EXERCISE PASSAGE:
▼

# Golf Cart vs Chuckwagon/ knockoff mule type utv



## centerc (Jul 5, 2009)

Which is better for paved roads with some gravel lots of hills ? is the 11 hp Honda lawnmower type motor on the Chuckwagon enough to go 20 -30 mph?


----------



## jkoch (Jul 5, 2009)

Just get a Polaris Ranger, 500cc  top end is 42mph and hills are not a problem!


----------



## centerc (Jul 7, 2009)

was looking for the cheaper ones


----------



## Auchumpkee Creek Assassin (Jul 8, 2009)

i have a Yamaha GAS golf cart, it has lift/brush guard/racks/lights/off road tires. ( and i painted it PREDATOR camo)It goes in the mud and snow.And hauls out hogs and deer.( i drive locally on a few paved / dirt roads and it works fine on those too!!!!)


----------



## Branchminnow (Jul 8, 2009)

The chuck wagon will not pull up hills with much of a load, it is good for just the basic stuff around the house but I would go get a gator, a used one with a winch 2wd, if you are wanting to get around good and still have enough power to do a little work, I have used them all, and for versatility, the 4x4 gator is the best. It is still made of steel, and it is the only true 4wd out of the bunch.


----------

▲

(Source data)
▼

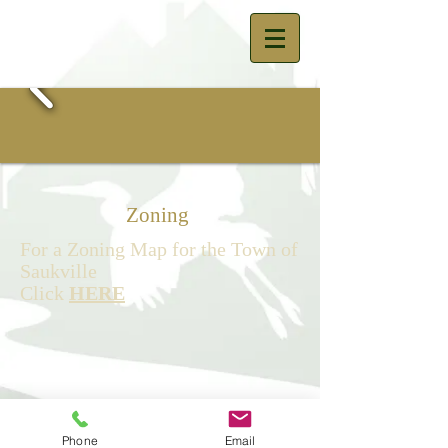
Zoning
For a Zoning Map for the Town of
Saukville
Click
HERE
© 2023 by The Town of Saukville -
Town Hall 3762 Lakeland Road,
Phone
Email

▲

QUESTIONS TO ANSWER:
- A) Could you print the stretch of the utility-vehicle thread from "## centerc (Jul 5, 2009)" through "not a problem!", copied word for word?
- B) Can you turn the text read from the rows into a numbered list, skipping blank lines and leaving the pictures out?

RESULTS OF THE EXERCISE:
- A)
## centerc (Jul 5, 2009)

Which is better for paved roads with some gravel lots of hills ? is the 11 hp Honda lawnmower type motor on the Chuckwagon enough to go 20 -30 mph?


----------



## jkoch (Jul 5, 2009)

Just get a Polaris Ranger, 500cc  top end is 42mph and hills are not a problem!

- B)
1. Zoning
2. For a Zoning Map for the Town of
3. Saukville
4. Click
5. HERE
6. © 2023 by The Town of Saukville -
7. Town Hall 3762 Lakeland Road,
8. Phone
9. Email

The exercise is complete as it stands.